December 2 – The Hopes and Fears of All the Years: I never got to be one of the wise men

Do the rest of you do small group sharing?  The church became an important part of my life during my college years and I have been employed in one form or another by the church since 1975. I long ago lost count of the conferences I have attended and the presbytery committee meetings I have been a part of.  Conferences and committees; “small group sharing” has been a feature of way too many of them. I wonder if the rest of you do small group sharing.

Thursday’s meeting was no exception to the small group sharing rule. It happens to have been a gathering of one of the standing committees of the Presbytery of Philadelphia.  It is a very large committee and Thursday’s agenda was long and the items on the agenda important. I was there as a member of a panel invited to present some information on a particular topic. Not my committee. But since our panel presentation was first up on the docket, we were there for the opening of the meeting.

It being the church, the meeting started with small group sharing and we panel presenters were expected to participate. So we shouted out our numbers like everyone else as we went around the circle receiving our group assignments. I was in group three. Do you corporate types break into small groups to share some personal feeling or insight before you look at quarterly performance reports?

We began with an Advent poem which was quite good I thought. The poem was about the tension of the season – light and dark, joy and sorrow, manger and cross. And then we were asked to share an Advent or Christmas memory. The committee members seemed to know each other well enough and the sharing was animated and took on a life of its own

I think someone said something about a Christmas pageant. It must have been that comment that opened some long ago memories for me, but the flow of conversation was rapid and the moment was far downstream by the time I had collected my memories well enough to say anything about them. So I mostly listened, but later added some thought about a Christmas feeling or Advent insight so as to avoid the awkwardness of the guest who says nothing.

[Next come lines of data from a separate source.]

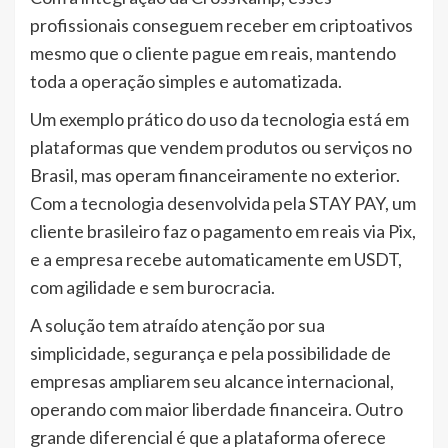
profissionais conseguem receber em criptoativos
mesmo que o cliente pague em reais, mantendo
toda a operação simples e automatizada.
Um exemplo prático do uso da tecnologia está em
plataformas que vendem produtos ou serviços no
Brasil, mas operam financeiramente no exterior.
Com a tecnologia desenvolvida pela STAY PAY, um
cliente brasileiro faz o pagamento em reais via Pix,
e a empresa recebe automaticamente em USDT,
com agilidade e sem burocracia.
A solução tem atraído atenção por sua
simplicidade, segurança e pela possibilidade de
empresas ampliarem seu alcance internacional,
operando com maior liberdade financeira. Outro
grande diferencial é que a plataforma oferece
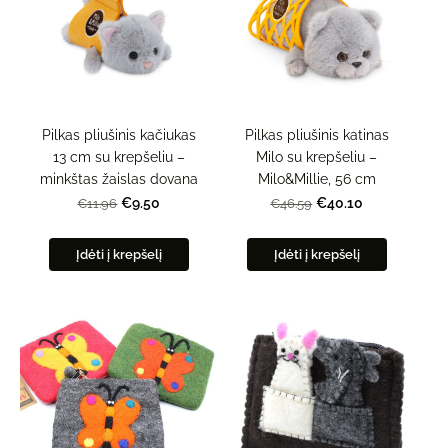
Pilkas pliušinis kačiukas
Pilkas pliušinis katinas
13 cm su krepšeliu –
Milo su krepšeliu –
minkštas žaislas dovana
Milo&Millie, 56 cm
€9.50
€40.10
€11.96
€46.59
Įdėti į krepšelį
Įdėti į krepšelį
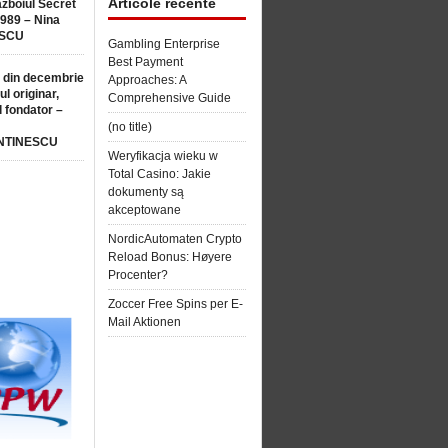
Articole recente
ăzboiul Secret
1989 – Nina
SCU
Gambling Enterprise
Best Payment
 din decembrie
Approaches: A
ul originar,
Comprehensive Guide
l fondator –
(no title)
NTINESCU
Weryfikacja wieku w
Total Casino: Jakie
dokumenty są
akceptowane
NordicAutomaten Crypto
Reload Bonus: Høyere
Procenter?
Zoccer Free Spins per E-
Mail Aktionen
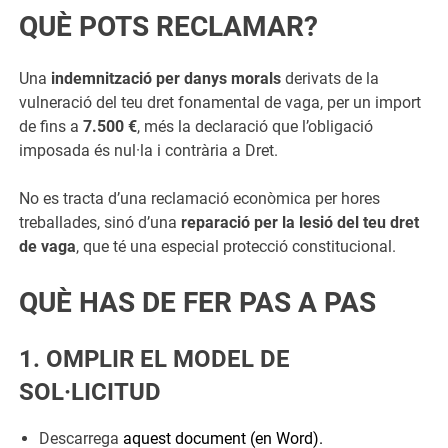
QUÈ POTS RECLAMAR?
Una
indemnització per danys morals
derivats de la
vulneració del teu dret fonamental de vaga, per un import
de fins a
7.500 €
, més la declaració que l’obligació
imposada és nul·la i contrària a Dret.
No es tracta d’una reclamació econòmica per hores
treballades, sinó d’una
reparació per la lesió del teu dret
de vaga
, que té una especial protecció constitucional.
QUÈ HAS DE FER PAS A PAS
1. OMPLIR EL MODEL DE
SOL·LICITUD
Descarrega
aquest document (en Word).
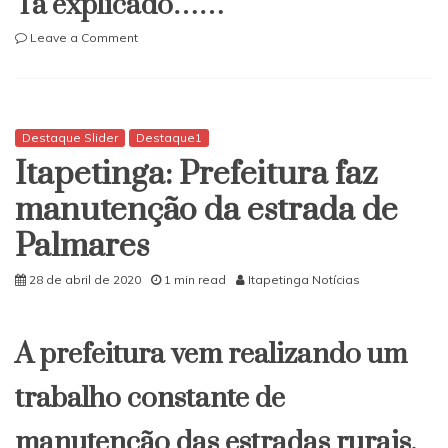
Tá explicado……
on
Leave a Comment
Itapetinga:
Cadê
os
trabalhadores
de
Destaque Slider
Destaque1
Rui
Itapetinga: Prefeitura faz
e
Rosemberg
manutenção da estrada de
na
Palmares
Av.
Júlio
J.
28 de abril de 2020
1 min read
Itapetinga Notícias
Rodrigues?
A prefeitura vem realizando um
trabalho constante de
manutenção das estradas rurais.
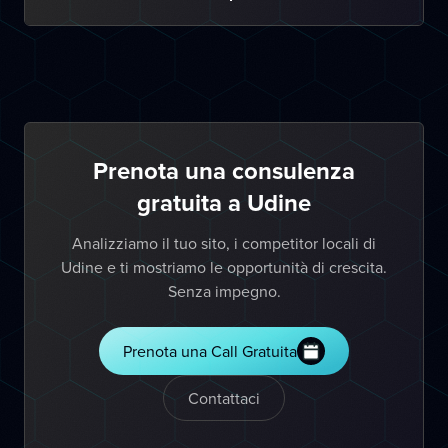
Prenota una consulenza
gratuita a Udine
Analizziamo il tuo sito, i competitor locali di
Udine e ti mostriamo le opportunità di crescita.
Senza impegno.
Prenota una Call Gratuita
Contattaci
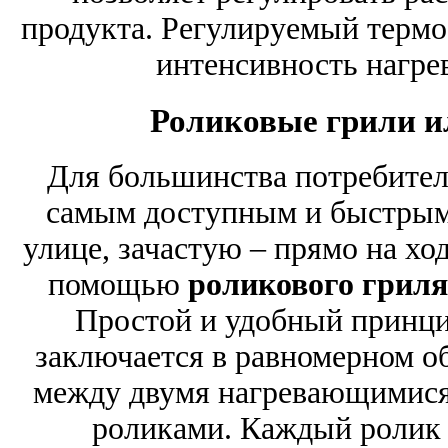
продукта. Регулируемый термо
интенсивность нагрева
Роликовые грили и
Для большинства потребителе
самым доступным и быстрым 
улице, зачастую – прямо на хо
помощью
роликового гриля
Простой и удобный принци
заключается в равномерном о
между двумя нагревающимис
роликами. Каждый ролик 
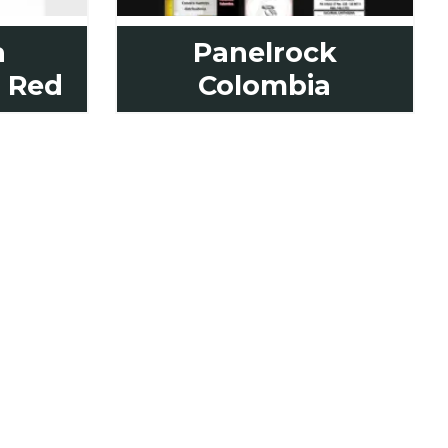
a
Panelrock
u Red
Colombia
 APROVECHAR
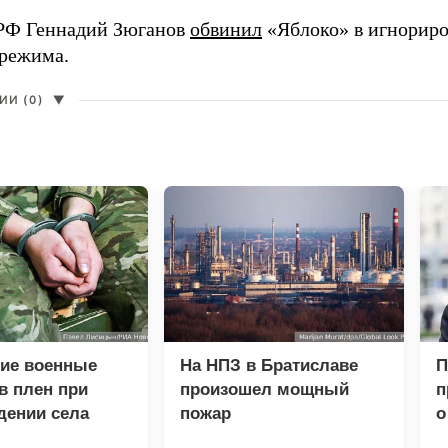
РФ Геннадий Зюганов
обвинил
«Яблоко» в игнорир
 режима.
И (0)
▼
кие военные
На НПЗ в Братиславе
П
в плен при
произошел мощный
п
дении села
пожар
о
о
з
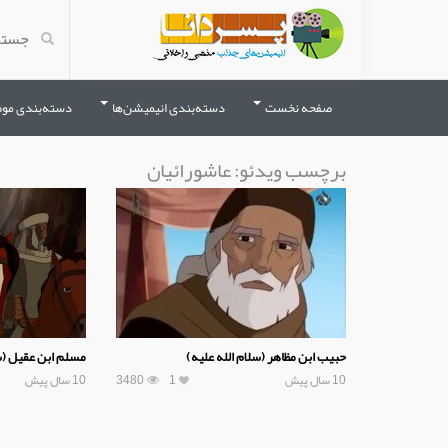
صفحه نخست
دسته‌بندی انیمیشن‌ها
دسته‌بندی مو
برچسب ویدئو:
عاشورائیان
حبیب ابن مظاهر (سلام الله علیه)
مسلم ابن عقیل (سل
10 سال پیش
1
3480
10 سال پیش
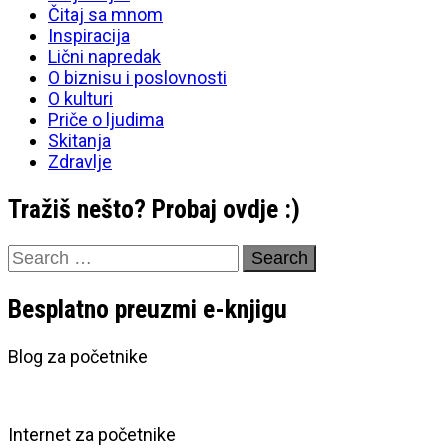
Čitaj sa mnom
Inspiracija
Lični napredak
O biznisu i poslovnosti
O kulturi
Priče o ljudima
Skitanja
Zdravlje
Tražiš nešto? Probaj ovdje :)
Search
for:
Besplatno preuzmi e-knjigu
Blog za početnike
Internet za početnike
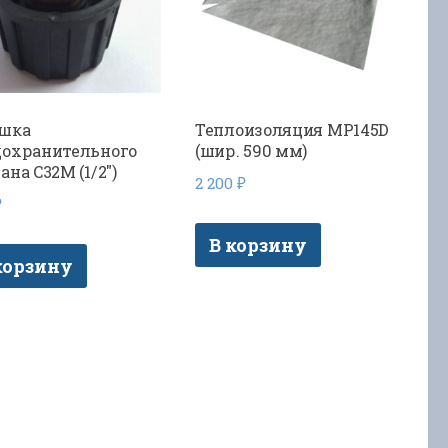
шка
Теплоизоляция MP145D
дохранительного
(шир. 590 мм)
ана C32M (1/2″)
2 200
₽
₽
В корзину
корзину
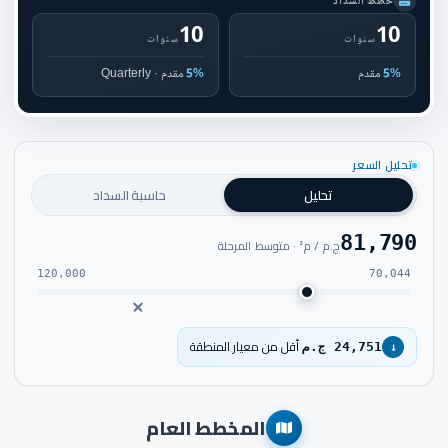
خطط السداد
10
10
سنوات
سنوات
5%
مقدم
5%
مقدم · Quarterly
تحليل السعر
تحليل
حاسبة السداد
81,790
ج.م / م² · متوسط المرحلة
120,000
70,044
أقل من معيار المنطقة
24,751 ج.م
↓
المخطط العام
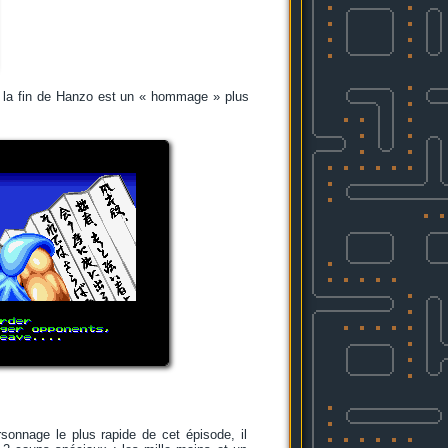
e la fin de Hanzo est un « hommage » plus
sonnage le plus rapide de cet épisode, il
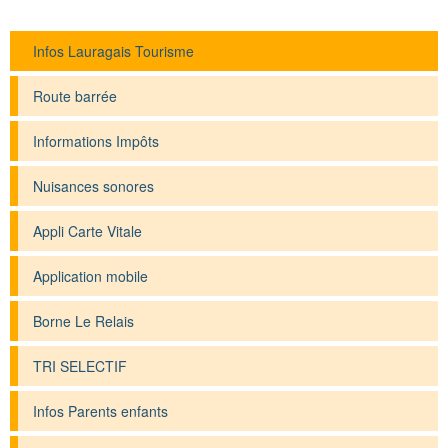
Infos Lauragais Tourisme
Route barrée
Informations Impôts
Nuisances sonores
Appli Carte Vitale
Application mobile
Borne Le Relais
TRI SELECTIF
Infos Parents enfants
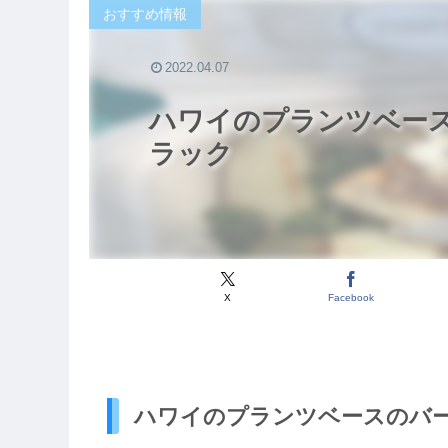
おすすめ情報
2022.04.07
ハワイのプランツベース
ラック
X
Facebook
ハワイのプランツベースのバー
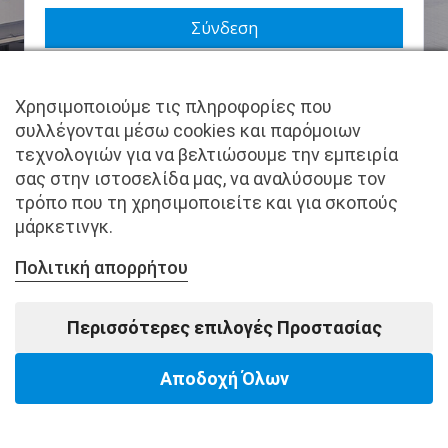
Να με θυμάσαι
Χρησιμοποιούμε τις πληροφορίες που
Χάσατε τον κωδικό σας;
συλλέγονται μέσω cookies και παρόμοιων
τεχνολογιών για να βελτιώσουμε την εμπειρία
Δεν είστε μέλος ακόμα; Εγγραφείτε τώρα.
σας στην ιστοσελίδα μας, να αναλύσουμε τον
τρόπο που τη χρησιμοποιείτε και για σκοπούς
μάρκετινγκ.
Πολιτική απορρήτου
Copyright © pantkamp.gr | All Rights Reserved.
Περισσότερες επιλογές Προστασίας
Αποδοχή Όλων
Powered by Softways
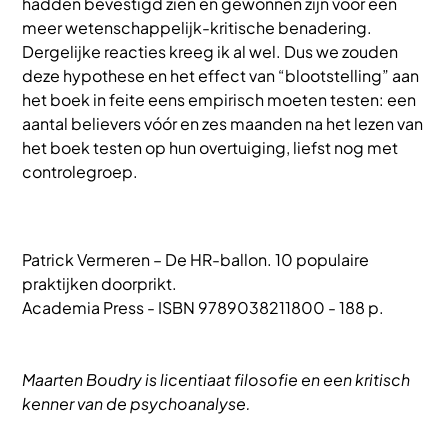
hadden bevestigd zien en gewonnen zijn voor een
meer wetenschappelijk-kritische benadering.
Dergelijke reacties kreeg ik al wel. Dus we zouden
deze hypothese en het effect van “blootstelling” aan
het boek in feite eens empirisch moeten testen: een
aantal believers vóór en zes maanden na het lezen van
het boek testen op hun overtuiging, liefst nog met
controlegroep.
Patrick Vermeren – De HR-ballon. 10 populaire
praktijken doorprikt.
Academia Press - ISBN 9789038211800 - 188 p.
Maarten Boudry is licentiaat filosofie en een kritisch
kenner van de psychoanalyse.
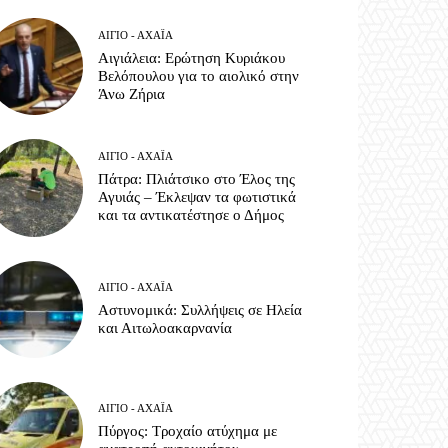
ΑΊΓΙΟ - ΑΧΑΪ́Α
Αιγιάλεια: Ερώτηση Κυριάκου
Βελόπουλου για το αιολικό στην
Άνω Ζήρια
ΑΊΓΙΟ - ΑΧΑΪ́Α
Πάτρα: Πλιάτσικο στο Έλος της
Αγυιάς – Έκλεψαν τα φωτιστικά
και τα αντικατέστησε ο Δήμος
ΑΊΓΙΟ - ΑΧΑΪ́Α
Αστυνομικά: Συλλήψεις σε Ηλεία
και Αιτωλοακαρνανία
ΑΊΓΙΟ - ΑΧΑΪ́Α
Πύργος: Τροχαίο ατύχημα με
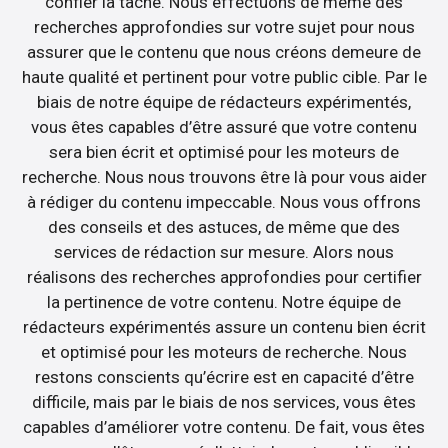
confier la tâche. Nous effectuons de même des
recherches approfondies sur votre sujet pour nous
assurer que le contenu que nous créons demeure de
haute qualité et pertinent pour votre public cible. Par le
biais de notre équipe de rédacteurs expérimentés,
vous êtes capables d’être assuré que votre contenu
sera bien écrit et optimisé pour les moteurs de
recherche. Nous nous trouvons être là pour vous aider
à rédiger du contenu impeccable. Nous vous offrons
des conseils et des astuces, de même que des
services de rédaction sur mesure. Alors nous
réalisons des recherches approfondies pour certifier
la pertinence de votre contenu. Notre équipe de
rédacteurs expérimentés assure un contenu bien écrit
et optimisé pour les moteurs de recherche. Nous
restons conscients qu’écrire est en capacité d’être
difficile, mais par le biais de nos services, vous êtes
capables d’améliorer votre contenu. De fait, vous êtes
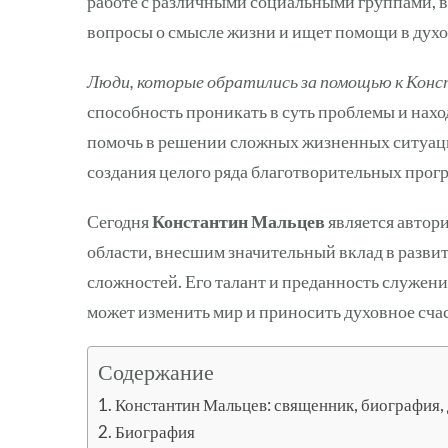
работе с различными социальными группами, вк
вопросы о смысле жизни и ищет помощи в духо
Люди, которые обратились за помощью к Кон
способность проникать в суть проблемы и нахо
помочь в решении сложных жизненных ситуаций
создания целого ряда благотворительных про
Сегодня
Константин Мальцев
является автор
области, внесшим значительный вклад в разви
сложностей. Его талант и преданность служени
может изменить мир и приносить духовное счас
Содержание
Константин Мальцев: священник, биография,
Биография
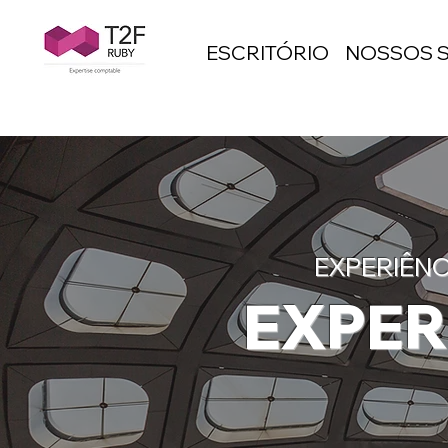
ESCRITÓRIO
NOSSOS 
EXPERIÊNC
EXPER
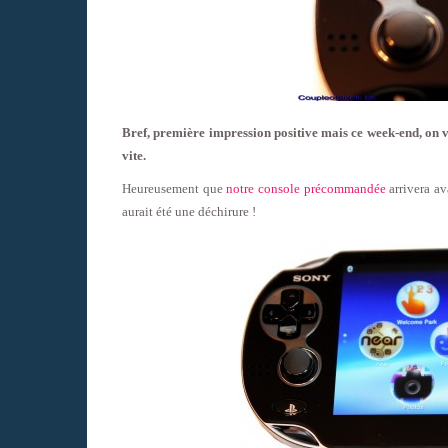
Bref, première impression positive mais ce week-end, on va
vite.
Heureusement que
notre console précommandée
arrivera av
aurait été une déchirure !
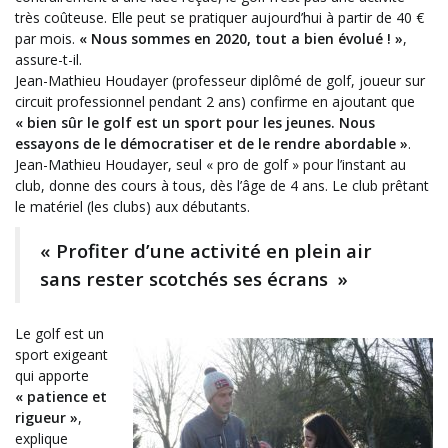
très coûteuse. Elle peut se pratiquer aujourd’hui à partir de 40 €
par mois.
« Nous sommes en 2020, tout a bien évolué ! »
,
assure-t-il.
Jean-Mathieu Houdayer (professeur diplômé de golf, joueur sur
circuit professionnel pendant 2 ans) confirme en ajoutant que
« bien sûr le golf est un sport pour les jeunes. Nous
essayons de le démocratiser et de le rendre abordable »
.
Jean-Mathieu Houdayer, seul « pro de golf » pour l’instant au
club, donne des cours à tous, dès l’âge de 4 ans. Le club prêtant
le matériel (les clubs) aux débutants.
« Profiter d’une activité en plein air
sans rester scotchés ses écrans »
Le golf est un
sport exigeant
qui apporte
« patience et
rigueur »
,
explique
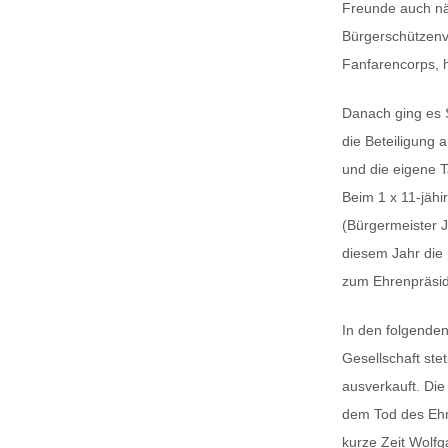
Freunde auch nä
Bürgerschützenve
Fanfarencorps, 
Danach ging es S
die Beteiligung
und die eigene T
Beim 1 x 11-jähi
(Bürgermeister 
diesem Jahr die 
zum Ehrenpräsid
In den folgenden
Gesellschaft ste
ausverkauft. Di
dem Tod des Eh
kurze Zeit Wolfg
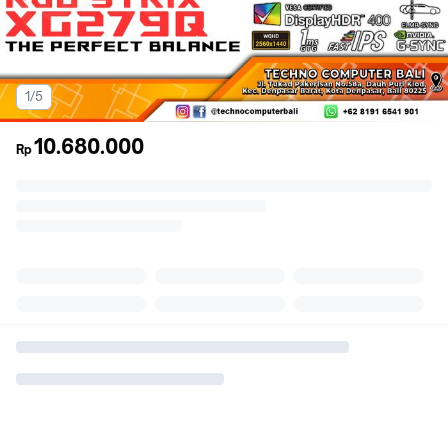
1/5
10.680.000
Rp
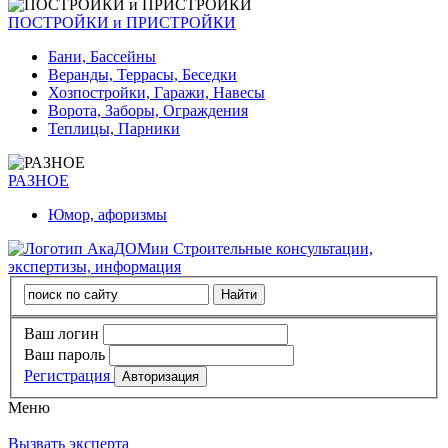
ПОСТРОЙКИ и ПРИСТРОЙКИ
Бани, Бассейны
Веранды, Террасы, Беседки
Хозпостройки, Гаражи, Навесы
Ворота, Заборы, Ограждения
Теплицы, Парники
РАЗНОЕ
Юмор, афоризмы
Строительные консультации,
экспертизы, информация
Ваш логин
Ваш пароль
Регистрация
Меню
Вызвать эксперта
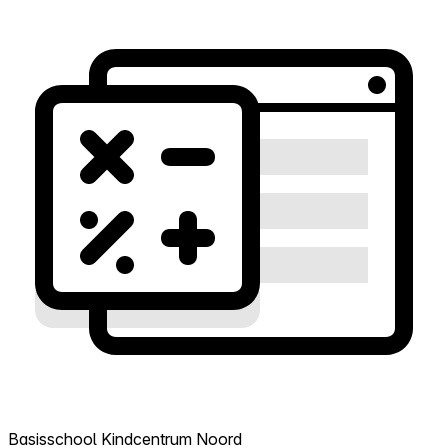
Basisschool Kindcentrum Noord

But what I was really thinking about is the fact that I never got to be one of the wise men.  You know how the system works.  The pre-schoolers and kindergarteners are always angels. They wear little white robes, tinsel halos and gold foil wings. First, second and third graders are usually shepherds in plain robes with rope belts and simple head scarves. It’s not until you hit the fourth grade that the real parts are handed out. There has to be a Joseph and a Mary. Someone else gets to play the innkeeper. I suppose the girls are dreaming about being Mary. I remember the year my older sister was chosen to be Mary. But I always wanted to be one of the wise men. The wise men get the best robes, jeweled crowns and carry ornate boxes filled with frankincense, gold or myrrh.  I never got the part.

We were literalists back then.  There were to be only three wise men. But it was the Baby Boom and there were lots of fourth, fifth and sixth grade boys in the Sunday School. I was never chosen to be a wise man. Six long years from first to sixth grade, and I was a shepherd every one of those years.

I am mostly over it, the not being chosen to be a wise man. At LPC Holly Waterson is wonderful. She always asks me to be one of the narrators for the Christmas cantata, sort of the adult version of getting to be one of the wise men.

Not being one of the wise men is about as serious as my Christmas disappointments go. I am fortunate that is the deepest of my disappointments. Among those who we will meet this year at Christmas parties and who may be next to us in the pew as the Sunday School angels, shepherds and wise men fill the chancel, will be those for whom this season is more dark than light, more sorrow than joy. Memories of Christmases past are painful. There will be some who cannot begin to imagine that the manger and the cross are about God’s love for them; maybe for someone else, but not for them.

One of the great joys of this season is that you and I have the privilege, the obligation, to tell those we know and love that through the amazing events at Bethlehem’s manger and Calvary’s cross God has chosen them to play the part – no, not play the part, simply to be – his beloved children.

Who will you tell?

Oh, and by the way, which part did you get to play in Christmas pageant?